■ **Questions to answer**
1. Reproduce everything in the blog post about a Dear Abby letter from "I can't just" down to "of his letter.".
2. According to the blog post about a Dear Abby letter, how long has it been since the grandfather asked to meet with his family members?

■ **Supplied text**
::::

Monday, February 25, 2013

Hands Off

It has been a while since I brought up a Dear Abby column here, even though I have been a regular reader. This time, "GRIEVING GRANDDAD" wrote in with:
My two adult granddaughters have rejected me, their doting grandfather. Their father gave me this explanation: "They are uncomfortable with the way you rub their shoulders and necks."

These girls and both parents have misinterpreted my innocent expressions of affection, which haven't changed since the girls were little. The only change is in their perception of my actions.

I am devastated. I asked twice to meet with these family members to discuss their concerns. It has been three months; no meeting time has been offered. There has been no contact, and neither girl has called me for any reason this year.

I can't just stop loving those with whom I have forged a 20-year bond of affection. How can this rupture be repaired?



I'm going to assume he's not a pervert or otherwise inappropriate, or leaving anything important out of his letter.

::::

■ **Records from a collection**
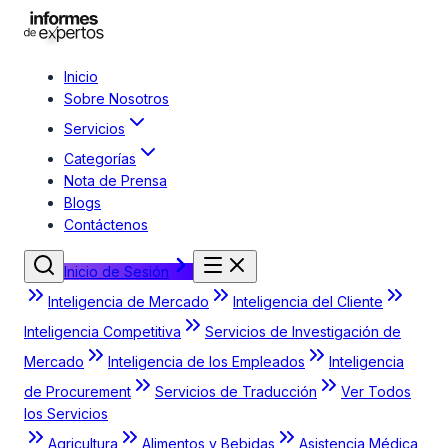
Inicio
Sobre Nosotros
Servicios
Categorías
Nota de Prensa
Blogs
Contáctenos
Inicio de Sesión
Inteligencia de Mercado
Inteligencia del Cliente
Inteligencia Competitiva
Servicios de Investigación de
Mercado
Inteligencia de los Empleados
Inteligencia
de Procurement
Servicios de Traducción
Ver Todos
los Servicios
Agricultura
Alimentos y Bebidas
Asistencia Médica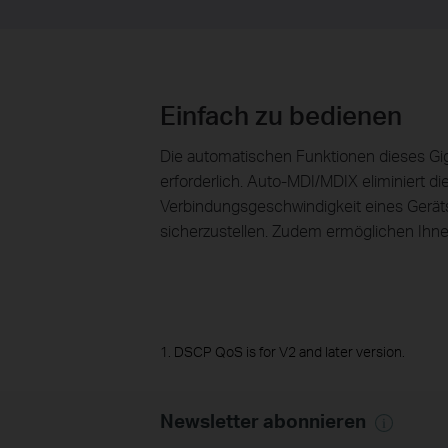
Einfach zu bedienen
Die automatischen Funktionen dieses Giga
erforderlich. Auto-MDI/MDIX eliminiert 
Verbindungsgeschwindigkeit eines Geräts 
sicherzustellen. Zudem ermöglichen Ihn
1. DSCP QoS is for V2 and later version.
Newsletter abonnieren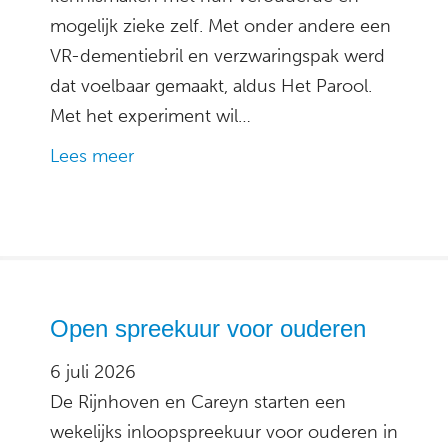
mogelijk zieke zelf. Met onder andere een
VR-dementiebril en verzwaringspak werd
dat voelbaar gemaakt, aldus Het Parool.
Met het experiment wil…
Lees meer
Open spreekuur voor ouderen
6 juli 2026
De Rijnhoven en Careyn starten een
wekelijks inloopspreekuur voor ouderen in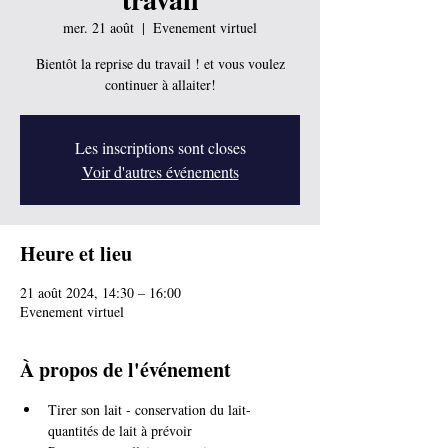
mer. 21 août
  |  
Evenement virtuel
Bientôt la reprise du travail ! et vous voulez
continuer à allaiter!
Les inscriptions sont closes
Voir d'autres événements
Heure et lieu
21 août 2024, 14:30 – 16:00
Evenement virtuel
À propos de l'événement
Tirer son lait - conservation du lait- 
quantités de lait à prévoir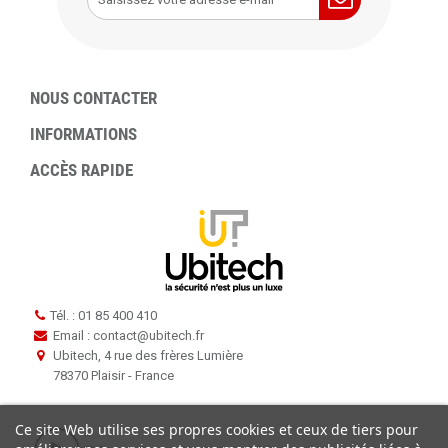
NOUS CONTACTER
INFORMATIONS
ACCÈS RAPIDE
Tél. : 01 85 400 410
Email : contact
@
ubitech.fr
Ubitech, 4 rue des frères Lumière
78370 Plaisir - France
Ce site Web utilise ses propres cookies et ceux de tiers pour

::::

■ **Answers for the tasks**
1.
I can't just stop loving those with whom I have forged a 20-year bond of affection. How can this rupture be repaired?



I'm going to assume he's not a pervert or otherwise inappropriate, or leaving anything important out of his letter.

2. Three months.